| JOB 1 |
In the forum thread on college degrees and theatre work, how many years did mstaylor own a dinner theatre?
| JOB 2 |
Carry on the forum thread on college degrees and theatre work, starting right after its final sentence.

| TEXT EXCERPT |
Having a college degree is not always necessary for finding jobs, but many times it does put you ahead. This is besides the fact that going to college is kind of a once in a lifetime experience. There are many things that only happen in college, and even if you go back to college later in life, it just isn't the same. You should take advantage of the opportunity to go to school, take classes in anything that seems interesting to you, don't limit yourself to what you think you want to do when you graduate. This goes for anything whether you want to major in theatre or in rocket science, you should make sure that you take classes in anything that interests you.

I know that some of what I am saying sounds harsh, but I am not trying to put you down at all. Can you get into this business without a degree in it, sure, many people have done it. You just make yourself a lot more marketable with some sort of college degree (doesn't have to be in theatre). So, don't get put off by anything I have said, everyone has to follow the path that is right for them.


----------



## mstaylor (Sep 13, 2009)

As Alex so aptly said, you do not already know everything college has to teach you. I am 51, started doing tech work in Jr High, got my first parttime paid position in the lighting business at 17 and am still learning. As long as they imporove equipment, you won't know it all. As long as there are guys finding inovative ways of doing an old job a new way. you won't it all. Believe me, I thought I had a pretty good knowledge of theatre when I graduated until I ran into my first real LD and then I started really learning. This isn't a slam on you, just a old guy giving advice to a young guy. 
As others have said, take classes in other areas in college. It might even be a good thing to major in business and minor in theatre. I owned a dinner theatre for seven years and could have used the business knowledge without learning OJT. 
Good luck in whichever direction you decide to go.


----------



## ruinexplorer (Sep 16, 2009)

Adding on to "you don't know it all". There are many threads on this basic topic and I believe even a nice article in the wiki that can give you some good advice. Believe me that the more you learn the more that you will realize what you don't know. What you don't know can kill in this business which is why the TOS forbids us discussing some very relevant issues on this forum.

| GIVEN INFORMATION |
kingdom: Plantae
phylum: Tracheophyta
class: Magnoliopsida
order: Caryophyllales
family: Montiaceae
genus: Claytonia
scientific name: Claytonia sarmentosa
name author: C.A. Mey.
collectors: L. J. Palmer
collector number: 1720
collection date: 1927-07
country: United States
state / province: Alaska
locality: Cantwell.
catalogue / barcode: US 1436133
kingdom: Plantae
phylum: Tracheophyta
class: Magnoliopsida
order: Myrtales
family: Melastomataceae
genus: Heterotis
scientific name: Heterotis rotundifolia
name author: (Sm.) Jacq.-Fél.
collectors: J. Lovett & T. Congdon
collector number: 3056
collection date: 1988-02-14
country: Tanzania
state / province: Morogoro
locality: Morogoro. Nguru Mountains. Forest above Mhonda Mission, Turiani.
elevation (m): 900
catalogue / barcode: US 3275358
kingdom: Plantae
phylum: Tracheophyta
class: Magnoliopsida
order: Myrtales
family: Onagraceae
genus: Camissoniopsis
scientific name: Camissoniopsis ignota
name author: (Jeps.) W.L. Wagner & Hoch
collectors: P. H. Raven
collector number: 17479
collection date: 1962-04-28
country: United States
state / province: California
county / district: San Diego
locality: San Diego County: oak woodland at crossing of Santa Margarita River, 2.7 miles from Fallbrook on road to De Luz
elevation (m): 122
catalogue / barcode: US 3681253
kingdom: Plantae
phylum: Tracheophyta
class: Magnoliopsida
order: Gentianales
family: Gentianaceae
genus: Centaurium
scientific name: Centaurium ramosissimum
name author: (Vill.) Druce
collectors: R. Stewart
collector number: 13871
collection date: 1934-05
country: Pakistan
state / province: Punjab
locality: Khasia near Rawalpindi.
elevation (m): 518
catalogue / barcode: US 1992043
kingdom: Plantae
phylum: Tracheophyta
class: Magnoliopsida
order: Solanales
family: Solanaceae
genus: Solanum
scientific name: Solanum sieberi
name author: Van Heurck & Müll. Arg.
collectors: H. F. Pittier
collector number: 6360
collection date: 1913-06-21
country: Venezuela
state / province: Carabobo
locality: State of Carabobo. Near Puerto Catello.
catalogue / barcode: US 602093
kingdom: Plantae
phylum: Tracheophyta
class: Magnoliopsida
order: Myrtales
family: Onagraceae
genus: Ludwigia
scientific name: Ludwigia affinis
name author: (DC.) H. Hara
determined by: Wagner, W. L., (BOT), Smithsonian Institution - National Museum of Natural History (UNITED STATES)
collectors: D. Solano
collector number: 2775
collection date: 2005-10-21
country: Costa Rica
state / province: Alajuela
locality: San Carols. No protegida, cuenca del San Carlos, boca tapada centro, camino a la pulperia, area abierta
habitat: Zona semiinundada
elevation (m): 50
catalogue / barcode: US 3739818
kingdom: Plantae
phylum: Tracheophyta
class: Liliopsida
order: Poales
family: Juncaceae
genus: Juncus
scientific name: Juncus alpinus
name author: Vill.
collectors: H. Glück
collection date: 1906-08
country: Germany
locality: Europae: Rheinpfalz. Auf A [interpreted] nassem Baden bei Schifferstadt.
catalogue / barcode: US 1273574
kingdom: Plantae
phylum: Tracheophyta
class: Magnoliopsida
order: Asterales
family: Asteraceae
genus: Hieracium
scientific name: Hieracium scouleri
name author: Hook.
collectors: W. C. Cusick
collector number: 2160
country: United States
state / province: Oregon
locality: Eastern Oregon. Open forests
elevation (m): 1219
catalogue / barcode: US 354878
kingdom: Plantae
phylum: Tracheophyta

| ANSWER 1 |
Seven years.

| ANSWER 2 |
If you want a theatrical degree, I would suggest finding a school that has a program in technical direction. Most theaters who have full time staff need someone who can fill in most anywhere as well as maintain the space. With this type of degree, you will learn skills to make you a very well rounded technician. 

I can't express how much I agree with the suggestion of electrical engineering. It will be nothing but an asset to your career in theater as well as marketable skills if you can't go that direction.


----------



## gafftaper (Sep 16, 2009)

Wow this is really starting to sound like "bash MillburyAuditorium day". Over the last several years I've gotten to know a lot of these people who have posted above. They may have come off sounding a little harsh but trust the combined wisdom. They are telling you the truth.

I can't tell you how many kids come to my college claiming they know it all and are "lighting gods" (or whatever). They don't know it all. They in fact typically know very little about how real theater is done... and probably called themselves a "god" because they figured out what a submaster does all by them self. They know how to run their high school theater the way their drama teacher liked it operated. 99.9% of these students had a drama teacher who knew nothing about tech and so the students were self taught. They were taught a very unprofessional model of operating a theater, if they were taught any at all. While they think they know it all these students typically only know how to operate equipment at the most basic level. These students don't know the theory of why things work the way they do, which means they aren't good trouble shooters (except at their old high school) and have a hard time adapting to other brands and models of equipment. They usually don't know correct theater terminology, they have their own made up words that they were taught by an older student or their old know nothing drama teacher. Finally, these students often have lot's of bad habits that must be broken and retrained. I don't know you and I'm not saying you are all these things, but that's what I see over and over from people who think they won't learn anything in a college tech class. Accepting that you don't know it all and that college is going to rock your world with a new level of knowledge is the first step towards a great career. My young friend I started my path into tech theater nearly 30 years ago in 5th grade. I take a tech class every year at a nearby university to expand my knowledge. I'm amazed at what I learn in new techniques and theory going to these classes. 

Secondly. You want to be a light board operator. If that's all you want to do I can get you a gig pushing the go button at the community theater down the street from me. They pay about $300 for the complete run of a show. Yeah... that's not enough to pay for your gas. While yes there are a few people who make a career out of programming and running boards, You generally need to be able to do a lot more if you want to be able to pay the bills. You also better plan on moving to somewhere with a lot going on like NY, LA, or Vegas.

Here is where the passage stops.